The civil laws of the Torah require Israel to be a self-governing people living in the land of Israel. During the time of the Diaspora when Jewish people lived as a minority people in other people’s lands, they were not in a position to make laws which would be binding on the lands in which they lived. They could keep those aspects of the Torah which were possible to keep within their communities. These include circumcision, Sabbath observance and kosher food laws which have actually become central to modern Judaism and the things which define the Jewish community.
As a result of the fall of the Temple and the dispersion of the Jewish people, there are a number of laws written in the Torah which no one can keep today. In his book ‘Answering Jewish objections to Jesus’, Volume 4, page 233, Messianic Jew, Michael Brown lists 51 commandments found in the Torah which are said to be kept for ‘olam’, the Hebrew word which is translated ‘forever’ in most Bible translations, or ‘throughout your generations.’
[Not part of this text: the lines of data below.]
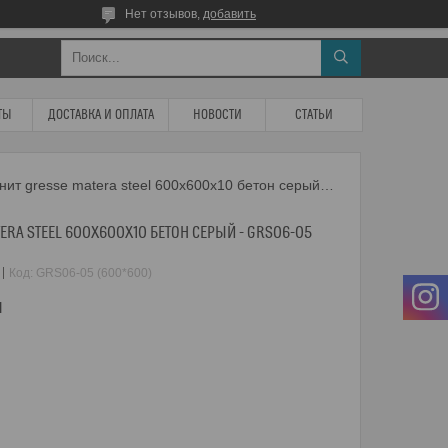
Нет отзывов,
добавить
ТЫ
ДОСТАВКА И ОПЛАТА
НОВОСТИ
СТАТЬИ
Керамогранит gresse matera steel 600х600х10 бетон серый - grs06-05
ERA STEEL 600Х600Х10 БЕТОН СЕРЫЙ - GRS06-05
Код:
GRS06-05 (600*600)
м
He writes: ‘The word ‘olam’ may be used to speak of eternity or forever in the Bible. The common Hebrew expression ‘olam ha ba’ meaning the world to come is used of the afterlife. However olam can also mean in the far distance. A common phrase in the Hebrew is ‘l’olam va’ed’ and is usually translated as ‘forever and ever’ but in the Hebrew it means ‘to the distant horizon and again’ meaning ‘a very distant time and even further’ and is used to express the idea of a very ancient or future time.’
Out of 51 commandments that are said to be ‘forever’ or ‘throughout your generations’ for the last 1900+ years we have not been able to keep more than three-quarters of them as written in the Torah. Traditional Jews say, ‘That’s why we have the Talmud and the Law Codes and the traditions and the rabbis!’ I say in reply, ‘That’s why we have Yeshua the Messiah, the New Testament and the Holy Spirit! Is it merely a co-incidence that He was the one who prophesied that the Temple would be destroyed and that our people would be scattered and it happened just as He said? Is it merely a coincidence that before the Temple was destroyed he offered his own blood to usher in the new covenant? Perhaps we should listen more closely to the rest of what He said. It is so clear that so much of the Torah presupposes (and requires) Israel to be living in the Land with the Temple / Tabernacle standing, in a basically agricultural society. Scatter our people out of the land, destroy the Temple – and much of the Torah becomes strangely irrelevant or outmoded or impossible. Contrast the universal nature of Yeshua’s teaching and commands which do not need a Talmud and Law codes.’ ‘Answering Jewish Objections to Jesus’ Volume 4, page 233.
Yeshua said, ‘Come to Me all you who labour and are heavy laden, and I will give you rest. Take My yoke upon you and learn from Me, for I am gentle and lowly in heart and you will find rest for your souls. For My yoke is easy and My burden is light.’ Matthew 11.28-30.